§ **WORK REQUEST**
Return nothing but the lines from the line containing "index mcp: (1431, 1016)" through the last line of the records, reproduced exactly.

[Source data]
────

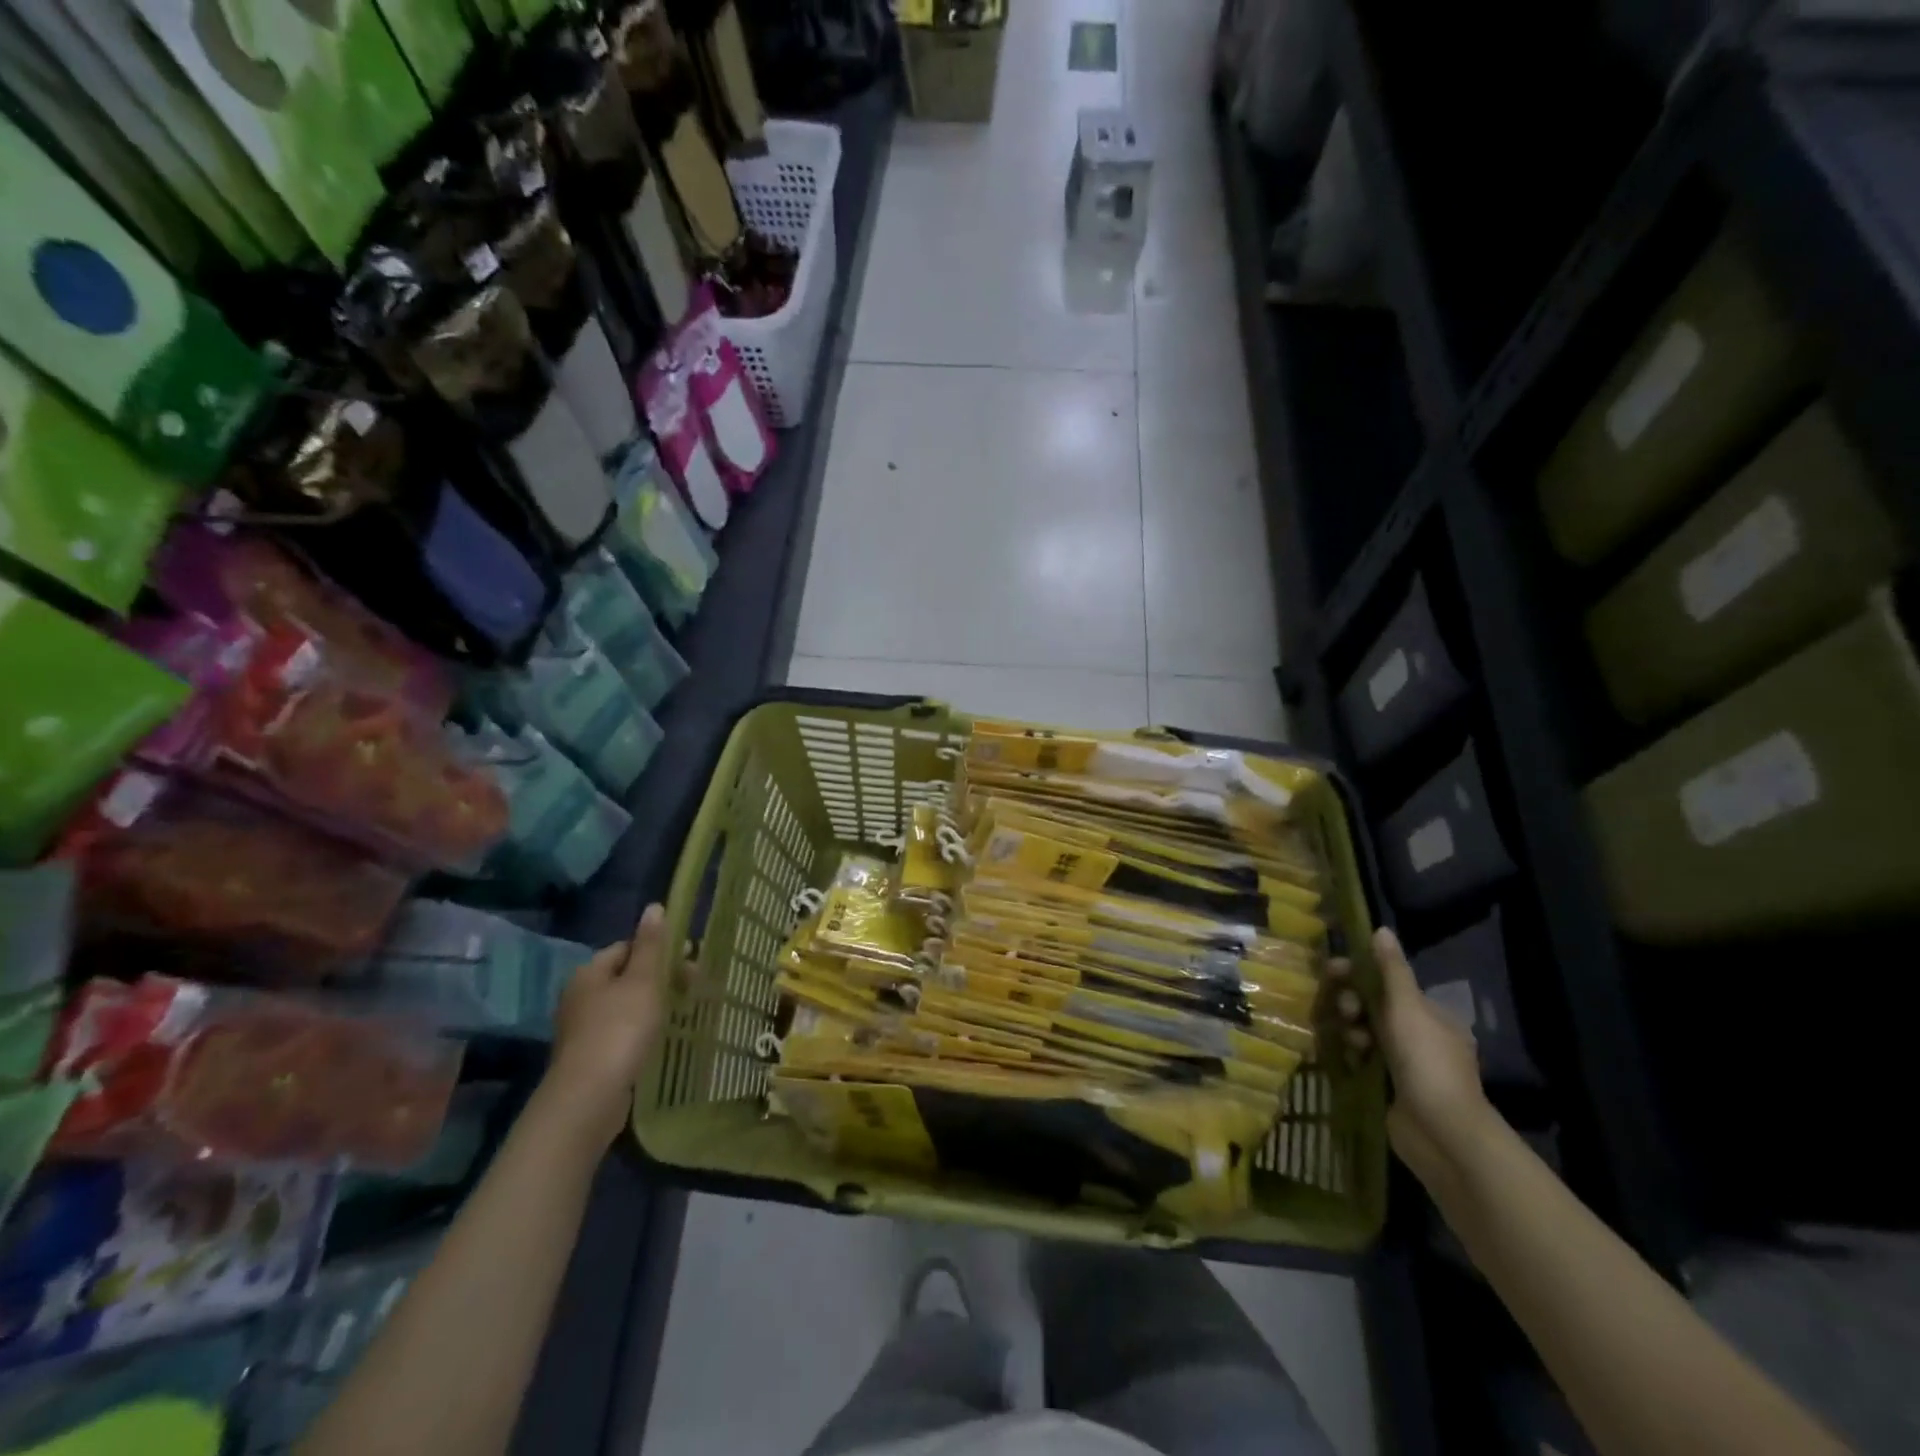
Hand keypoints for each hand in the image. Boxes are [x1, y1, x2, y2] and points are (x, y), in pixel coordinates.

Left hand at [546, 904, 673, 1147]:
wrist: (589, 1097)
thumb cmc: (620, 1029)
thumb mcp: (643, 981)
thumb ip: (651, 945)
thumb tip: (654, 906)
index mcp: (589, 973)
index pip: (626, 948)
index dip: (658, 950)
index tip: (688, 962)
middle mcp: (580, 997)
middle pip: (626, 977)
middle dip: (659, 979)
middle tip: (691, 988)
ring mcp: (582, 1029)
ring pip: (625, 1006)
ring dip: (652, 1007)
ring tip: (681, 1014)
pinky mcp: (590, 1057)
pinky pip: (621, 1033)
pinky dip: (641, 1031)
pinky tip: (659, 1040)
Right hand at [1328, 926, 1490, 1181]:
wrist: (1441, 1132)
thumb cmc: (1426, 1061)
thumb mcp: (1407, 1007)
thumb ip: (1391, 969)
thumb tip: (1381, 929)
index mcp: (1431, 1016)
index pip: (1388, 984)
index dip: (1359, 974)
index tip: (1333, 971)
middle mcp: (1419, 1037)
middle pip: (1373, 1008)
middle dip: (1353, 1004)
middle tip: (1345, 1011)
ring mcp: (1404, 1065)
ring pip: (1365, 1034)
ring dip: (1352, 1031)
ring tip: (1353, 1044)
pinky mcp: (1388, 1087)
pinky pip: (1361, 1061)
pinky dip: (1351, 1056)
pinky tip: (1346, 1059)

────

§ **OUTPUT OF THE TASK**
index mcp: (1431, 1016)
index pip: (1388, 984)
index dip: (1359, 974)
index tip: (1333, 971)
middle mcp: (1419, 1037)
middle pip: (1373, 1008)
middle dip: (1353, 1004)
middle tip: (1345, 1011)
ring mcp: (1404, 1065)
ring pip: (1365, 1034)
ring dip: (1352, 1031)
ring tip: (1353, 1044)
pinky mcp: (1388, 1087)
pinky pip: (1361, 1061)
pinky dip: (1351, 1056)
pinky tip: (1346, 1059)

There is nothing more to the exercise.